Artificial Intelligence-Based Prediction of Covid-19 Severity on the Results of Protein Profiling

YAŞAR, ŞEYMA; ÇOLAK, CEMİL; YOLOĞLU, SAİM

doi:10.1016/j.cmpb.2021.105996

Artificial Intelligence-Based Prediction of Covid-19 Severity on the Results of Protein Profiling

YAŞAR Ş., ÇOLAK C., YOLOĞLU S.

COMPUTER METHODS AND PROGRAMS IN BIOMEDICINE, cilt.202, 2021 (SCI-Expanded, Scopus)
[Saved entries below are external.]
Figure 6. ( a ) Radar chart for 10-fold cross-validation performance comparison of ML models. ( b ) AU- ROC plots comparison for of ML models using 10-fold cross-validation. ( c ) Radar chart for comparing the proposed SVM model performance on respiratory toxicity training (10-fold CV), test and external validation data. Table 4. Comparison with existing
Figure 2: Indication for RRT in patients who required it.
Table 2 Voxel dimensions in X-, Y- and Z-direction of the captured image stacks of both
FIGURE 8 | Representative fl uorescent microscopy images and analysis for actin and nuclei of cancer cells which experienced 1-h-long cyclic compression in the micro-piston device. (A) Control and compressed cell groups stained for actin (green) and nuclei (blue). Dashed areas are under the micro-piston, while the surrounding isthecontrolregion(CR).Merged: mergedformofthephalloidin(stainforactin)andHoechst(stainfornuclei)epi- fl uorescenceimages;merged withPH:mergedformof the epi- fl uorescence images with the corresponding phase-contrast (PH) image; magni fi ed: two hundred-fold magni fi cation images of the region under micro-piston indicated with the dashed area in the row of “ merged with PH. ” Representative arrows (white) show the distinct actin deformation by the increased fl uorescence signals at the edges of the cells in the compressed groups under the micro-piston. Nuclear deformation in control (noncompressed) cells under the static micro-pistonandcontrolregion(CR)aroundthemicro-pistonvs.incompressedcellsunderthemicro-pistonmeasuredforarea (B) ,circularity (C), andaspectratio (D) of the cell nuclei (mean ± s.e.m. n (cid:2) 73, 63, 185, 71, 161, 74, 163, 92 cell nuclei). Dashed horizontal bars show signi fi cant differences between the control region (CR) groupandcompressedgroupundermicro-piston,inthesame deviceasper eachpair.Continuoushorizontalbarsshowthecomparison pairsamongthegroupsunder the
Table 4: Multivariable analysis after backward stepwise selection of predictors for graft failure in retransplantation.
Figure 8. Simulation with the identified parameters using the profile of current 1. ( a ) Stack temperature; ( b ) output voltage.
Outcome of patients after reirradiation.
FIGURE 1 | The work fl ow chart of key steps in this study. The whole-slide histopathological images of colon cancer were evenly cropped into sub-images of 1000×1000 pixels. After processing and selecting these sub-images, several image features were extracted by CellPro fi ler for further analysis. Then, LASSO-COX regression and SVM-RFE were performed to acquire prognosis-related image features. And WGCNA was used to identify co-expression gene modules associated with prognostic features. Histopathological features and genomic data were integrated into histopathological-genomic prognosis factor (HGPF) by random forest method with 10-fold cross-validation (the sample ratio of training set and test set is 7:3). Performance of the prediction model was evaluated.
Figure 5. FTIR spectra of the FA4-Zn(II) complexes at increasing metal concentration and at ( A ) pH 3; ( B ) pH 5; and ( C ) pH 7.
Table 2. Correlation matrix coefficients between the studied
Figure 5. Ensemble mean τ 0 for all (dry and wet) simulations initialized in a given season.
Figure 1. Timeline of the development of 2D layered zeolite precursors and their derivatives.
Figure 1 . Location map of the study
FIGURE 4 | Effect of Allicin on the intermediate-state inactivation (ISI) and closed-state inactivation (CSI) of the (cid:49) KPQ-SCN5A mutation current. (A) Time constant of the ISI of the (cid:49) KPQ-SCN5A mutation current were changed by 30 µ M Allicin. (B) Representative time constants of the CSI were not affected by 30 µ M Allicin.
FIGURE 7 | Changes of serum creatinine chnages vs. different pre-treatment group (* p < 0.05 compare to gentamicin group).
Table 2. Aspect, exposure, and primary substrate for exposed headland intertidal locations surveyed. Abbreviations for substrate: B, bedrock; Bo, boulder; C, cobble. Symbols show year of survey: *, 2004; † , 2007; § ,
Yayın Türü: Makale / Tam Makale
Cilt numarası: 202
Basım Tarihi: 2021
Doi Numarası: 10.1016/j.cmpb.2021.105996
Dergi Adı: COMPUTER METHODS AND PROGRAMS IN BIOMEDICINE
Derginin Tarandığı İndeksler: Science Citation Index Expanded (SCI-EXPANDED), Scopus, Academic Search Premier, PASCAL, Applied Science & Technology Source, BIOSIS, Biotechnology Research Abstracts, Compendex, Computer & Applied Sciences, EMBASE, INSPEC, MEDLINE
İnönü Üniversitesi Adresli: Evet

Özet

Background: COVID-19 progresses slowly and negatively affects many people. However, mild to moderate symptoms develop in most infected people, who recover without hospitalization. Therefore, the development of early diagnosis and treatment strategies is essential. One of these methods is proteomic technology based on the blood protein profiling technique. This study aims to classify three COVID-19 positive patient groups (mild, severe, and critical) and a control group based on the blood protein profiling using deep learning (DL), random forest (RF), and gradient boosted trees (GBTs). Methods: The dataset consists of 93 samples (60 COVID-19 patients, 33 control), and 370 variables obtained from an open-source website. The current dataset contains age, gender, and 368 protein, used to predict the relationship between disease severity and proteins using DL and machine learning approaches (RF, GBTs). An evolutionary algorithm tunes hyperparameters of the models and the predictions are assessed through accuracy, sensitivity, specificity, precision, F1 score, classification error, and kappa performance metrics. Results: The accuracy of RF (96.21%) was higher as compared to DL (94.73%). However, the ensemble classifier GBTs produced the highest accuracy (96.98%). TGB1BP2 in the cardiovascular II panel and MILR1 in the inflammation panel were the two most important proteins associated with disease severity. Conclusions: The proposed model (GBTs) achieved the best prediction of disease severity based on the proteins compared to the other algorithms. The results point out that changes in blood proteins associated with the severity of COVID-19 may be used in monitoring and early diagnosis/treatment of the disease.